┌────────
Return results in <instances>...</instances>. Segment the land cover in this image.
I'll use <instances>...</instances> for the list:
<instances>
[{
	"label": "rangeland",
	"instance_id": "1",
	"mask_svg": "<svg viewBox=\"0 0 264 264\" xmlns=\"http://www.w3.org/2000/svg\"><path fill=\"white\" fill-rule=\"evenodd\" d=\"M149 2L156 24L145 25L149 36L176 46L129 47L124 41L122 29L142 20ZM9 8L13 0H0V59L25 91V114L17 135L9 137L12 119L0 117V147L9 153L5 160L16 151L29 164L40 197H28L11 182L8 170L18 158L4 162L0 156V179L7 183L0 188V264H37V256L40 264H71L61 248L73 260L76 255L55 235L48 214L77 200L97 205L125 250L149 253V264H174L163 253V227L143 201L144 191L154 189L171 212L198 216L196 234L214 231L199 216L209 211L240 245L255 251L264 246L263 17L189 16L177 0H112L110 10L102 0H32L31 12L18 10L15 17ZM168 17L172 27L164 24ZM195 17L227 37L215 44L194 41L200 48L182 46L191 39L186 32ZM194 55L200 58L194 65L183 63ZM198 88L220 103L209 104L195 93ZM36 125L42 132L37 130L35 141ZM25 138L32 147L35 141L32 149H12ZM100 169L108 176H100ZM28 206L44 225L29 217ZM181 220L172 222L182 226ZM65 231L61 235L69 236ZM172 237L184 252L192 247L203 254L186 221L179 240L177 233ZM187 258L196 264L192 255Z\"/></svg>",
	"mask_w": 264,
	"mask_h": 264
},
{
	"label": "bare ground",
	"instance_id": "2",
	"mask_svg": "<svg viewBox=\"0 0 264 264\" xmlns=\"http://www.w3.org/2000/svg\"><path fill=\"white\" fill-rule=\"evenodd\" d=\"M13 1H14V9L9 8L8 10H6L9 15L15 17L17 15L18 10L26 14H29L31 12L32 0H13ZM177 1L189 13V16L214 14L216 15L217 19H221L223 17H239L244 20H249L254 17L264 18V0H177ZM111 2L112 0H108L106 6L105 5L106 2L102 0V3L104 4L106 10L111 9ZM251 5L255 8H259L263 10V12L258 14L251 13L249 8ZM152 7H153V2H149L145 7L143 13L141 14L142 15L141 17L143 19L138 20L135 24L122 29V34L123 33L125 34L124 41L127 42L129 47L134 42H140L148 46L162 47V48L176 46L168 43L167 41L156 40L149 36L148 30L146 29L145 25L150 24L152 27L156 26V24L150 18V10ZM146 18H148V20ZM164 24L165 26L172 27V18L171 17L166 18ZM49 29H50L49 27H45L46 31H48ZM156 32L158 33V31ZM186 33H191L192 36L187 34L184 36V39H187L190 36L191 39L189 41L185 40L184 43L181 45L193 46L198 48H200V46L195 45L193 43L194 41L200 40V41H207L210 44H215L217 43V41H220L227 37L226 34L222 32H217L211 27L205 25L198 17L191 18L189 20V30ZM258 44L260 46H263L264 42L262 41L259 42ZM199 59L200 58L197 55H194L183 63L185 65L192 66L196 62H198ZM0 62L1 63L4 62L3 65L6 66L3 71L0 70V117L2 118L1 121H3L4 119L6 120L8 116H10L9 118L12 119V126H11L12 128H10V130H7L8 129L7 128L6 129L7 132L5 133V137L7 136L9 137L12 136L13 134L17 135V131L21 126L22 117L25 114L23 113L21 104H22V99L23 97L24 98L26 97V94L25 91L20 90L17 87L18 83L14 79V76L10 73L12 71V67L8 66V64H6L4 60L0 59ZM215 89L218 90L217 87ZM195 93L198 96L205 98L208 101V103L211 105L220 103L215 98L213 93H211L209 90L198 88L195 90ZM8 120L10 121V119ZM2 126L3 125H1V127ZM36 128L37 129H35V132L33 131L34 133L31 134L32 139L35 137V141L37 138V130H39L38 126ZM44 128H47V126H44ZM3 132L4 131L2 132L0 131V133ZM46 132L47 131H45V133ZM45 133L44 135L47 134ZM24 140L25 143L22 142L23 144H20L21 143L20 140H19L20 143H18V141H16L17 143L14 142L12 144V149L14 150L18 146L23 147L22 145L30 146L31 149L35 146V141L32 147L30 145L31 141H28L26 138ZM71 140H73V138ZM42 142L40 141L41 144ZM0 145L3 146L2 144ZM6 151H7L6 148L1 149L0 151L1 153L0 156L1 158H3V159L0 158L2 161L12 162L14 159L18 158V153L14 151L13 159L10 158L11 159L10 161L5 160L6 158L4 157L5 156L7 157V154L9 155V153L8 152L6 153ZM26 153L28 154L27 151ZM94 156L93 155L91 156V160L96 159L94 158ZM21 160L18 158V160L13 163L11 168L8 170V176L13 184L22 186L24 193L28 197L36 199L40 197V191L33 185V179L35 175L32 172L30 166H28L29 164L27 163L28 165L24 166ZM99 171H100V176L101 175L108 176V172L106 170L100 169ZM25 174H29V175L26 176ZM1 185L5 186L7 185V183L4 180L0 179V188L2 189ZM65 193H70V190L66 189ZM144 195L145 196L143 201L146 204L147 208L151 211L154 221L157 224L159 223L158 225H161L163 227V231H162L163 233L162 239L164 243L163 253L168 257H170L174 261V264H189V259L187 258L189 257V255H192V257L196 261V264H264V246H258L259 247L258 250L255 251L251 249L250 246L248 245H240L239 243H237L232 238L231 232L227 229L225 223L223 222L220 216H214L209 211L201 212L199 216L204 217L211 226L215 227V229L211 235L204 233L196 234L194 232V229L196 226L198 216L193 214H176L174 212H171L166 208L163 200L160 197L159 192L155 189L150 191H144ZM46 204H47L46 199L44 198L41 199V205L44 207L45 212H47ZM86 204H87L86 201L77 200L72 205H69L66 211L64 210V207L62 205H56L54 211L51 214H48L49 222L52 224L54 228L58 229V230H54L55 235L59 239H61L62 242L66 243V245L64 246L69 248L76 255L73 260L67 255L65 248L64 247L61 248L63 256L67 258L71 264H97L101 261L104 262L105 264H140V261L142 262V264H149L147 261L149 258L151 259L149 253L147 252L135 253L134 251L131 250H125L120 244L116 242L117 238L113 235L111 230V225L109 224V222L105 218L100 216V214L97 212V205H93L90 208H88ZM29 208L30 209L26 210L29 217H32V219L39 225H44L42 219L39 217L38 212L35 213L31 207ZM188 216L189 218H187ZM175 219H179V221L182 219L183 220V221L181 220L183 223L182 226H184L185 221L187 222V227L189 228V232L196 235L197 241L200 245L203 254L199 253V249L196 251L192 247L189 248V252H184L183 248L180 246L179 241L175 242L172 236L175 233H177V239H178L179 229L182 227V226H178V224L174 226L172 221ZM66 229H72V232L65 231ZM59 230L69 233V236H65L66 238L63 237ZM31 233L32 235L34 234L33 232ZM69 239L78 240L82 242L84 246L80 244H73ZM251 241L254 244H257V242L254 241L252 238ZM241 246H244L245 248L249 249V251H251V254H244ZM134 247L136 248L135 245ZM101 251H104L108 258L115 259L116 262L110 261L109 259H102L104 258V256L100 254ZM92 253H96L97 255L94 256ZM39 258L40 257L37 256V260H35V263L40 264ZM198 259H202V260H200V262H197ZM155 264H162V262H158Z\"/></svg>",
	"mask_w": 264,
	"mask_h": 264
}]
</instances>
└────────
▶ Written exercise: Repeat all of the entries exactly.

▶ Exercise solution:
Return results in <instances>...</instances>. Segment the land cover in this image.
I'll use <instances>...</instances> for the list:
<instances>
[{
	"label": "rangeland",
	"instance_id": "1",
	"mask_svg": "<svg viewBox=\"0 0 264 264\" xmlns=\"http://www.w3.org/2000/svg\"><path fill=\"white\" fill-rule=\"evenodd\" d=\"M149 2L156 24L145 25L149 36L176 46L129 47L124 41L122 29L142 20ZM9 8L13 0H0V59L25 91V114L17 135L9 137L12 119L0 117V147L9 153L5 160L16 151L29 164L40 197H28L11 182L8 170L18 158L4 162L0 156V179L7 183L0 188V264H37V256L40 264H71L61 248L73 260L76 255L55 235L48 214L77 200L97 205L125 250L149 253V264H174L163 253V227L143 201L144 191L154 189L171 212L198 216L196 234L214 231L199 216L209 211L240 245L255 251L264 246L263 17L189 16L177 0H112L110 10L102 0H32L31 12L18 10L15 17ZM168 17L172 27L164 24ZM195 17L227 37L215 44L194 41L200 48L182 46L191 39L186 32ZM194 55L200 58L194 65L183 63ZM198 88L220 103L209 104L195 93ZM36 125L42 132L37 130L35 141ZM25 138L32 147L35 141L32 149H12ZM100 169L108 176H100ZM28 206L44 225L29 217ZM181 220L172 222L182 226ZM65 231L61 235L69 236ZM172 237L184 252L192 247L203 254L186 221L179 240L177 233ZM187 258L196 264L192 255Z\"/></svg>",
	"mask_w": 264,
	"mask_h": 264
},
{
	"label": "bare ground",
	"instance_id": "2",
	"mask_svg": "<svg viewBox=\"0 0 264 264\" xmlns=\"http://www.w3.org/2000/svg\"><path fill=\"white\" fill-rule=\"evenodd\" d=\"M13 1H14V9L9 8L8 10H6L9 15L15 17L17 15L18 10L26 14H29L31 12L32 0H13ZM177 1L189 13V16L214 14L216 15L217 19H221L223 17H239L244 20H249L254 17L264 18V0H177ZM111 2L112 0H108L106 6L105 5L106 2L102 0V3L104 4L106 10L111 9ZM251 5L255 8H259L263 10V12L258 14L251 13L249 8ZM152 7H153V2H149L145 7L143 13L141 14L142 15L141 17L143 19L138 20L135 24L122 29V34L123 33L125 34L124 41L127 42L129 47L134 42H140L148 46L162 47V48L176 46L168 43L167 41L156 40L149 36L148 30L146 29L145 25L150 24L152 27L156 26V24L150 18V10ZM146 18H148V20ZM164 24L165 26L172 27V18L171 17L166 18ZM49 29H50L49 27H45L46 31H48ZM156 32L158 33V31ZM186 33H191L192 36L187 34L184 36V39H187L190 36L191 39L189 41L185 40L184 43L181 45L193 46L198 48H200V46L195 45L193 43L194 41L200 40V41H207L210 44H215L217 43V41H220L227 37L226 34L222 32H217L211 27L205 25L198 17L191 18L189 20V30ZM258 44L260 46H263L264 42L262 41L259 42ZM199 59L200 58L197 55H194L183 63L185 65L192 66L196 62H198ZM0 62L1 63L4 62L3 65L6 66L3 71L0 70V117L2 118L1 121H3L4 119L6 120L8 116H10L9 118L12 119V126H11L12 128H10V130H7L8 129L7 128L6 129L7 132L5 133V137L7 136L9 137L12 136L13 134L17 135V131L21 126L22 117L25 114L23 113L21 104H22V99L23 97L24 98L26 97V94L25 91L20 90L17 87L18 83L14 79V76L10 73L12 71V67L8 66V64H6L4 60L0 59ZM215 89L218 90L217 87ZM195 93L198 96L205 98L208 101V103L211 105L220 103L215 98L213 93H211L209 90L198 88L195 90ZM8 120L10 121V119ZM2 126L3 125H1V127ZM36 128L37 129H35V132L33 131L34 133L31 134L32 139L35 137V141L37 138V130H39L38 126ZM44 128H47V126H44ZM3 132L4 131L2 132L0 131V133ZM46 132L47 131H45V133ZM45 133L44 135L47 134ZM24 140L25 143L22 142L23 144H20L21 143L20 140H19L20 143H18V141H16L17 143L14 142L12 144V149L14 150L18 146L23 147L22 145L30 146L31 149L35 146V141L32 147L30 145L31 141H28L26 138ZM71 140H73V138ZM42 142L40 141L41 144ZM0 145L3 146L2 144ZM6 151H7L6 148L1 149L0 151L1 153L0 156L1 158H3V159L0 158L2 161L12 162L14 159L18 158V153L14 151L13 159L10 158L11 159L10 161L5 160L6 158L4 157L5 156L7 157V154L9 155V153L8 152L6 153ZM26 153L28 154L27 151ZM94 156L93 155L91 156V160L96 159L94 158ZM21 160L18 158V160L13 163L11 168L8 170V176L13 184L22 186L24 193L28 197L36 199L40 197V191L33 185V179L35 175L32 172L30 166H28L29 164L27 163L28 165L24 166ZM99 171H100V176L101 175L108 176V172L106 170L100 169ZM25 174H29V175L26 176ZM1 185L5 186L7 185V183L4 180L0 179V188L2 189ZM65 193H70V190L66 189ZM144 195L145 196L143 201L146 204L147 208L151 211L154 221L157 224L159 223L158 225H161L163 227V231H162L163 233L162 239L164 243L163 253L168 257H170L174 261V264H189V259L187 258L189 257V255H192V257L196 261V264H264V246H258L259 247L258 250L255 251L251 249L250 246L248 245H240L239 243H237L232 238L231 232L227 229L225 223L223 222L220 216H214L209 211L201 212L199 216L204 217L211 226L215 227V229L211 235L204 233L196 234L194 232V229L196 226L198 216L193 214H176L174 212H171L166 208L163 200L160 197L159 192L155 189L150 191H144ZM46 204H47L46 199L44 198L41 199V205L44 207L45 212H47ZM86 204H87L86 201L77 200L72 205H69L66 211L64 210V207L62 205H56L54 211L51 214H48L49 222L52 224L54 228L58 229V230H54L55 235L59 239H61L62 242L66 243V245L64 246L69 248L76 255L73 260L67 255L65 248L64 247L61 248L63 256L67 258L71 264H97L101 261L104 262L105 264H140V261L142 262V264H149L147 261L149 258L151 259L149 253L147 252L135 253L134 251L131 250H125L120 244L116 242L117 238L113 235L111 230V225L109 224V222L105 218L100 216V214L97 212V205H93L90 208H88ZM29 208L30 209L26 210L29 217H32V219L39 225H44L42 219L39 217L38 212L35 213L31 207ZM188 216L189 218H187ZM175 219H179V221L182 219L183 220V221L181 220L183 223L182 226H184L185 221L187 222V227L189 228V232L196 235L197 241L200 245L203 254L199 253V249L196 251L192 247L189 248V252H184L183 248L180 246L179 241L175 242L172 236L175 233H177V239H178L179 229L182 227V226H178V224L174 226L172 221ZM66 229H72V232L65 231ZM59 230L69 233V236H65L66 238L63 237ZM31 233L32 235L34 234L33 232ZM69 239L78 240L82 242L84 246L80 244H73ZM251 241L254 244H257V242L254 241L252 238ZM241 246H244L245 248L249 249V251H251V254H244ZM134 247L136 248L135 245ZM101 251H104L108 258L115 259L116 262L110 261L109 259H102L104 258V256L100 254ZM92 253H96L97 255L94 256ZM39 258L40 257L37 256V260H35V263L40 264ZM198 259H202V260H200V262H197ZM155 264H162V262H158Z\"/></svg>",
	"mask_w": 264,
	"mask_h": 264
}]
</instances>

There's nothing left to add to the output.